Earlier on Thursday, a spokesman from China’s General Administration of Customs, affirmed that “important consensus” was reached at Chinese President Xi Jinping’s first meeting with Trump last week. Speaking at a press conference following the release of China’s March trade figures, Huang Songping said that greater communication and exchanges will promote the healthy development of bilateral trade and investment.
“We are willing to handle disputes and sensitive issues in a constructive way based on the principle of mutual respect and mutual benefit, to let people of both countries feel the gains from the development of Sino-U.S. relations,” Huang said.
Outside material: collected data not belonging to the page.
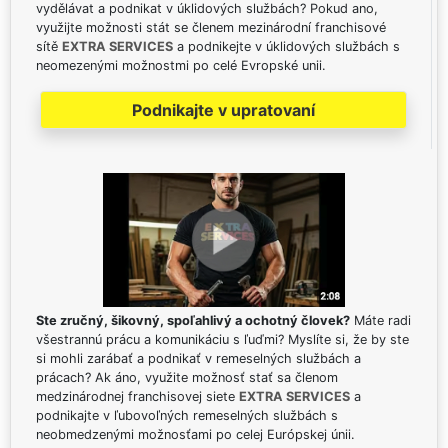
vydělávat a podnikat v úklidových službách? Pokud ano,
využijte možnosti stát se členem mezinárodní franchisové
sítě
EXTRA SERVICES
a podnikejte v úklidových službách s
neomezenými možnostmi po celé Evropské unii.
Podnikajte v upratovaní
Ste zručný, šikovný, spoľahlivý a ochotný človek?
Máte radi
všestrannú prácu a komunikáciu s ľuďmi? Myslíte si, že by ste
si mohli zarábať a podnikať v remeselných službách a
prácach? Ak áno, využite možnosť stať sa členom
medzinárodnej franchisovej siete
EXTRA SERVICES
a
podnikajte v ľubovoľných remeselných službách s
neobmedzenými možnosťami po celej Európskej únii.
As a presidential candidate, Trump frequently bashed China, the world’s second-largest economy following the U.S., blaming it for deliberately pulling down the value of the yuan to spur its exports, which he said hurts American jobs. But many economists, including in the U.S., disagreed, arguing that the Chinese government has been trying hard to stem the fall of the Chinese currency in recent years.
Trump repeated vows during the campaign that he would brand China a currency manipulator on his first day in office.
In an interview with The Wall Street Journal on Wednesday Washington time, however, Trump said he decided that China hasn’t been manipulating its currency for months, and he does not want to upset China because he is trying to seek its support in dealing with North Korea’s nuclear issue.
The U.S. Treasury Department is expected to release a report this week on China’s currency policies. The world has been closely watching whether Trump would fulfill his campaign vow, which could trigger U.S. retaliation in trade policies.
China’s imports from the U.S. reached 264.2 billion yuan ($38.4 billion) in the first quarter, up 33.1% from the same time last year. Exports to the U.S. grew 16.8% to 606.4 billion yuan, according to the customs department.
Trump apparently did not raise the currency issue with the Chinese president during his two-day visit to Trump’s private resort in Florida last week. During that meeting, Trump won Xi’s reaffirmation of China’s goal of a denuclearized Korean Peninsula.
This Wednesday, the two leaders spoke on the phone again about carrying out what the two sides have agreed on concerning trade and security talks. Xi emphasized China’s stance that it wants to seek a peaceful resolution to the North Korea nuclear crisis.